> _Questions to answer_:
a – Copy out the section of the post on system time accuracy that opens with the words containing "For them, a" and closes with "of your answers.".
b – Extend the post on system time accuracy, picking up right after its final sentence.

**** Text block ****

01/20/2011
FSM’s Matt Sherer asks:
How important is time to your application? To many people, not very much - as long as they can reasonably trust that their system time is accurate to a few seconds, that’s good enough.
For them, a stock NTP client and server is sufficient - more than sufficient, actually, if it can get accuracy within under a second, or even within a few milliseconds.
There are those of us, though, that obsess over time. We (and our applications) need to know that when we ask the operating system for time, the time we get is the actual time right now. It can’t be 500 microseconds old, or even 100 microseconds old. 1 microsecond accuracy is getting a bit stale, actually. Sub-100 nanosecond accuracy is really what’s needed - whether it’s to satisfy regulatory requirements or to make sure that decisions being made are based on current reality and not the past.
Modern operating systems make it hard to get this kind of accuracy on their own. If you need accurate time, make sure to ask yourself these questions, and be very sure of your answers.
- Did my OS get delayed in getting the time? Did my hardware provide the time when the OS was off doing something else?
- How long did the OS take to process this time? Did it get hung up in the network stack? How long did that interrupt get deferred?

**** Records shown ****

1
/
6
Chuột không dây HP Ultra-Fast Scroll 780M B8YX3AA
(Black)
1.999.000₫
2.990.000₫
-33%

****

> _Outputs by task_:
a –
For them, a stock NTP client and server is sufficient - more than sufficient, actually, if it can get accuracy within under a second, or even within a few milliseconds.
There are those of us, though, that obsess over time. We (and our applications) need to know that when we ask the operating system for time, the time we get is the actual time right now. It can’t be 500 microseconds old, or even 100 microseconds old. 1 microsecond accuracy is getting a bit stale, actually. Sub-100 nanosecond accuracy is really what’s needed - whether it’s to satisfy regulatory requirements or to make sure that decisions being made are based on current reality and not the past.
Modern operating systems make it hard to get this kind of accuracy on their own. If you need accurate time, make sure to ask yourself these questions, and be very sure of your answers.

b –
- Did the OS manipulate the given time to fit the various clocks it is trying to provide? For that matter, are all my applications getting data from the same clock under the hood?
- Did my application have to make a system call to get the time? How much time did I just spend while the OS did some housekeeping?
- How much variation in time is my application seeing depending on which processor it is on? Can time ‘go backwards’ if my application components
get migrated between processors or while the OS is applying corrections to the time?
- If I’m getting variations in my application time by processor, is the OS getting the same variability? Can I trust that my OS timestamps are uniform?
- If I’m seeing these variations on a single host, what is happening across all of my machines? How can I correlate their data in any kind of meaningful way, if each machine’s time is wobbling, and there’s further wobble per processor?
Proper testing methods can answer many of these questions, but unfortunately there’s rarely time to perform good tests. Given too much to do in too little time, it’s easy to think “We have PTP (or NTP) and that should solve our problem” or “We’ve got local timing hardware in the box, that means our application’s time is correct.”
The trouble is, even if you have PTP or NTP infrastructure, or if you have the space to put local timing hardware directly in the system, many of the above questions haven’t been answered.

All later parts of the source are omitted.